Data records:
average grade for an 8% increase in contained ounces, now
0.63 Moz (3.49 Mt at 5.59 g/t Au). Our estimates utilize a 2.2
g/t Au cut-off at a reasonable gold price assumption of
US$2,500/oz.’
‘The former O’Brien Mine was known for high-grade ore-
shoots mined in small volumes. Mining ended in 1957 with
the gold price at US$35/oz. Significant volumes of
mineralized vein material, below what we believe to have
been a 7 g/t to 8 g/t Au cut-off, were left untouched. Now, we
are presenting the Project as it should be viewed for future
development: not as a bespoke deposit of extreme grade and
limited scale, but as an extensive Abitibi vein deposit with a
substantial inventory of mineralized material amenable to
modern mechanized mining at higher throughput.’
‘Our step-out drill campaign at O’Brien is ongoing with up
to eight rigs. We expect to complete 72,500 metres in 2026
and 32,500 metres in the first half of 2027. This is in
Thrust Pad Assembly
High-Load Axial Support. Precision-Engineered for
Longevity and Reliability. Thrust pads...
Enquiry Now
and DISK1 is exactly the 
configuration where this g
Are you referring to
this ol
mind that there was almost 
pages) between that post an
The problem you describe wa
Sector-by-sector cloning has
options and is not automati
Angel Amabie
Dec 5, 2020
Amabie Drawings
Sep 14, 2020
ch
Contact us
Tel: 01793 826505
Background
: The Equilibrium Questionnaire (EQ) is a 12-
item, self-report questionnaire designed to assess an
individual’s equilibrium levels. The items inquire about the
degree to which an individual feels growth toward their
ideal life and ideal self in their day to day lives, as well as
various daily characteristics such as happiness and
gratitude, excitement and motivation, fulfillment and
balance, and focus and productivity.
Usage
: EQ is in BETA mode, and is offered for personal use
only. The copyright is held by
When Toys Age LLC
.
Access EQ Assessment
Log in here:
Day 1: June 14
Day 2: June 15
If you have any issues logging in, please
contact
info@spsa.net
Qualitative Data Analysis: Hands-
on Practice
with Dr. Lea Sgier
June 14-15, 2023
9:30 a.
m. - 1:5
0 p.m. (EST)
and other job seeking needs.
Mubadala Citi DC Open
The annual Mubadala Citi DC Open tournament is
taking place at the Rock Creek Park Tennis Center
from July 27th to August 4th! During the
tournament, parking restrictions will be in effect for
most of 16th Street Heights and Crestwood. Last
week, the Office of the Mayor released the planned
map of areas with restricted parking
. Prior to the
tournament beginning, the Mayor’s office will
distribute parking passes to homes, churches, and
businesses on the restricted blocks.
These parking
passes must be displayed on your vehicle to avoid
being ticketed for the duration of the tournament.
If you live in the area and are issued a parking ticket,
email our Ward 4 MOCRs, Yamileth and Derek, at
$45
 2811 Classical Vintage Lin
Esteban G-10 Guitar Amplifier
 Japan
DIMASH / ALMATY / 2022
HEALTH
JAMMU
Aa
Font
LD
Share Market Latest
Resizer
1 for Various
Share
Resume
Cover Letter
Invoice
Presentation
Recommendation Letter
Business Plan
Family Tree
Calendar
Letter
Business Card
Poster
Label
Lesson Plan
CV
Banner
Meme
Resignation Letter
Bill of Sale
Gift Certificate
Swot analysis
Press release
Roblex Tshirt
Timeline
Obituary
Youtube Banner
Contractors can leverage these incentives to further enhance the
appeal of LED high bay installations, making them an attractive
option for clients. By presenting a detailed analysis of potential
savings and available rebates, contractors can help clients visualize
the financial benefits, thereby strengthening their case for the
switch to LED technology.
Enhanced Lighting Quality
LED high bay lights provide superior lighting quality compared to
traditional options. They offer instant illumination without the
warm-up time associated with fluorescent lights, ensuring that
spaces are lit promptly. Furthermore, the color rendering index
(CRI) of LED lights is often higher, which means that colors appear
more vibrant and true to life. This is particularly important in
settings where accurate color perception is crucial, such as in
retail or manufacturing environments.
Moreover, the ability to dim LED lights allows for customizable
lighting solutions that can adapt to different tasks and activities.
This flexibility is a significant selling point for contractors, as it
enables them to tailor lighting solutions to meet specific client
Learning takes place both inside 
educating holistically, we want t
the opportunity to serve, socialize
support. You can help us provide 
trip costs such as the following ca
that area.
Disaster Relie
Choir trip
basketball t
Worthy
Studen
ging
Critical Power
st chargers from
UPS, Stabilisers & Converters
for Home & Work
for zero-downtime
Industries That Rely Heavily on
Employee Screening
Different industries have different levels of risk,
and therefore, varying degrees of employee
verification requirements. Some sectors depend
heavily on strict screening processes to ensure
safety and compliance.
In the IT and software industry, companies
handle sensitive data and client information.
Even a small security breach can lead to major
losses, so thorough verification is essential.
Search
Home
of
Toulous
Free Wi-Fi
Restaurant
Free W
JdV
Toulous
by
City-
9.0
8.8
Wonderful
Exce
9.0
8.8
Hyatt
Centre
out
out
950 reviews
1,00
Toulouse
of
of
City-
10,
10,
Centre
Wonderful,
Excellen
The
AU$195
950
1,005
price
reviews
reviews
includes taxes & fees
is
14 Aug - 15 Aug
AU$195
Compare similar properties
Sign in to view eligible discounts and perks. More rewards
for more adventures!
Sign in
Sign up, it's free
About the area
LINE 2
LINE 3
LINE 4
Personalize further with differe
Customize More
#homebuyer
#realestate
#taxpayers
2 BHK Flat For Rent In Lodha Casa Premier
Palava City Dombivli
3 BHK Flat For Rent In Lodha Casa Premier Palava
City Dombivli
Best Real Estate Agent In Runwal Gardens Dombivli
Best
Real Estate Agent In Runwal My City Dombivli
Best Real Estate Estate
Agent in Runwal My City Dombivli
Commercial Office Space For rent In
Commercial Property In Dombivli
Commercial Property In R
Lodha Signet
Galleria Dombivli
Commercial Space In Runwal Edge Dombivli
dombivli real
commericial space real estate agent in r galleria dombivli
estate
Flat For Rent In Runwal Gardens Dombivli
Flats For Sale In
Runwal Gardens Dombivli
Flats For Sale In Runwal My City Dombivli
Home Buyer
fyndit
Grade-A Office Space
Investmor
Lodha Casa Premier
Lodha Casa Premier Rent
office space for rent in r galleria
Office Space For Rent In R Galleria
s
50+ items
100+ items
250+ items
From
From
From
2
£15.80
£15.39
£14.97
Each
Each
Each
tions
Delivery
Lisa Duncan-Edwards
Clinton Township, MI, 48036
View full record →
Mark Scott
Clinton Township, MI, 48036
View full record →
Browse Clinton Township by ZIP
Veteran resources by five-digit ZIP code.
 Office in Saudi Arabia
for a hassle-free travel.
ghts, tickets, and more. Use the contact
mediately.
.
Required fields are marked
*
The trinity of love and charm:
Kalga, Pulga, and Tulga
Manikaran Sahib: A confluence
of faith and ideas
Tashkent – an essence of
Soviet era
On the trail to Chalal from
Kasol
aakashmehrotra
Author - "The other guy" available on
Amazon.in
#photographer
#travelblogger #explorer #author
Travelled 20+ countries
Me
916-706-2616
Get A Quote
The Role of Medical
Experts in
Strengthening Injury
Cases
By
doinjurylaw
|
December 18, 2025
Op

## The problem
Repeat exactly, please, each line from the beginning of the data through the line with "development: not as" in it, and only those lines.

## The completed task
average grade for an 8% increase in contained ounces, now
0.63 Moz (3.49 Mt at 5.59 g/t Au). Our estimates utilize a 2.2
g/t Au cut-off at a reasonable gold price assumption of
US$2,500/oz.’
‘The former O’Brien Mine was known for high-grade ore-
shoots mined in small volumes. Mining ended in 1957 with
the gold price at US$35/oz. Significant volumes of
mineralized vein material, below what we believe to have
been a 7 g/t to 8 g/t Au cut-off, were left untouched. Now, we
are presenting the Project as it should be viewed for future
development: not as a bespoke deposit of extreme grade and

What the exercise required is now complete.